Added value of this study
This is the first phase 3 efficacy clinical trial of a 9vHPV vaccine. Primary analyses previously showed efficacy against infection and disease due to HPV 31, 33, 45, 52, and 58 and non-inferior HPV 6, 11, 16, and 18 antibody responses at 1 month after vaccination compared with the qHPV vaccine. Here we document persistence of efficacy against infection and disease for up to 6 years, a similar immunogenicity profile with respect to HPV 6, 11, 16, and 18 over the entire study, and substantial reductions in abnormal cervical cytology and related clinical procedures. Taken together, these results suggest substantial protection against disease caused by HPV 31, 33, 45, 52, and 58 that augments protection against HPV 6, 11, 16, and 18 with the qHPV vaccine.

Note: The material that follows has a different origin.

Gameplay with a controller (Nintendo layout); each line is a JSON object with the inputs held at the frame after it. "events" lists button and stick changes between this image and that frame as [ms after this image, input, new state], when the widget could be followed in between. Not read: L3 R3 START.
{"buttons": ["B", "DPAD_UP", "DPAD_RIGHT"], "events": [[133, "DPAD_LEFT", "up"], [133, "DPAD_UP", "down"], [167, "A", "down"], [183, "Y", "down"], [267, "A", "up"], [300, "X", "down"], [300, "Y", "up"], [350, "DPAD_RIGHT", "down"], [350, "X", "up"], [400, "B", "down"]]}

Implications of all the available evidence
The 9vHPV vaccine is licensed in more than 60 countries for the prevention of HPV-related anogenital cancers and pre-cancers, and genital warts. The results of this study support comprehensive vaccination programmes and inform public health decisions related to implementation. Additionally, these findings inform further refinement of cervical cancer screening algorithms for vaccinated populations. Previously developed HPV vaccines cover oncogenic HPV 16 and 18, which cause approximately 70% of cervical cancer cases worldwide; the 9vHPV vaccine could potentially provide broader coverage and prevent 90% of cervical cancer cases worldwide. It could also prevent nearly 90% of HPV-related vulvar and vaginal cancers, 70–85% of high-grade cervical disease in females, as well as 90% of anal cancers and of genital warts in both males and females.